Por se tratar de um regime muito restritivo, torna-se muito difícil segui-lo à risca e por um longo período de tempo. Esta é uma das principais razões para aparecer em último lugar – em 35º– no ranking elaborado todos os anos pela organização noticiosa norte-americana US News & World. “Pode ser um desafio seguir uma alimentação muito rica em gordura. Manter-se satisfeito com uma variedade limitada de alimentos, com restrição de alimentos saborosos, como uma maçã crocante ou uma batata cremosa, pode ser difícil”, sublinha-se num artigo da escola de saúde pública de Harvard. Na lista, elaborada por um painel de 25 especialistas, surge à cabeça, pelo segundo ano consecutivo, a dieta mediterrânica. E em 35º a cetogénica – que surge, no entanto, em terceiro lugar na categoria Perda Rápido de Peso.

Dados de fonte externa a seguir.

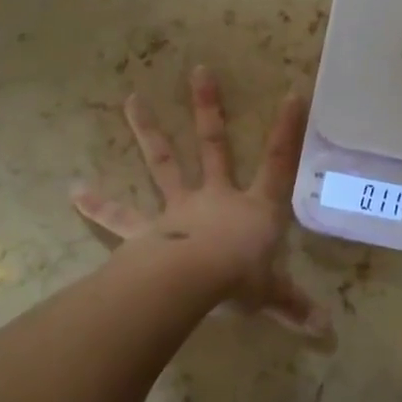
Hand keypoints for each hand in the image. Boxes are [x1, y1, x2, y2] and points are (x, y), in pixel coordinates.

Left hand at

Outra questão que preocupa os especialistas é o facto de neste regime se eliminar alimentos com sólida reputação de fazerem bem à saúde, como a fruta, alguns vegetais, leguminosas e cereais integrais. Estudos a longo prazo, baseados sobretudo em doentes epiléticos que seguiram a dieta, apontam para um risco aumentado de pedra no rim, osteoporose, ácido úrico, além de uma possível deficiência de certos nutrientes. Num parecer da Associação Portuguesa de Nutricionistas (APN), publicado na revista Nutrícias, diz-se que “tal como noutras terapias, a dieta cetogénica não é isenta de efeitos laterais. Desidratação, hipoglicemia, obstipação, recusa alimentar, litíase renal [pedra no rim], hipercolesterolemia, hipertrigliceridemia, atraso de crescimento, entre outros, são alguns dos efeitos laterais observados”. Mesmo assim, sublinha-se, estes problemas não obrigam à interrupção do tratamento. “Desde o surgimento da dieta cetogénica clássica, têm surgido outras alternativas à mesma, com o objetivo de a tornar menos restritiva, mais fácil de implementar e cumprir.”
Uma das estratégias pode passar pela adição de suplementos, sendo considerada pela APN uma “hipótese no tratamento da epilepsia refratária a outras terapêuticas”. Lúcia Agapito está muito consciente dos riscos, em particular da ausência de estudos a longo prazo. Mas, para já, só sente vantagens, que se traduzem nas análises, suas e do namorado, que a acompanhou na mudança de hábitos alimentares. Ao fim de um mês, deixou de sofrer de hipertensão e passou a ter todos os valores dentro dos parâmetros. “Mais do que pela questão do peso, foi pela minha saúde que mudei.”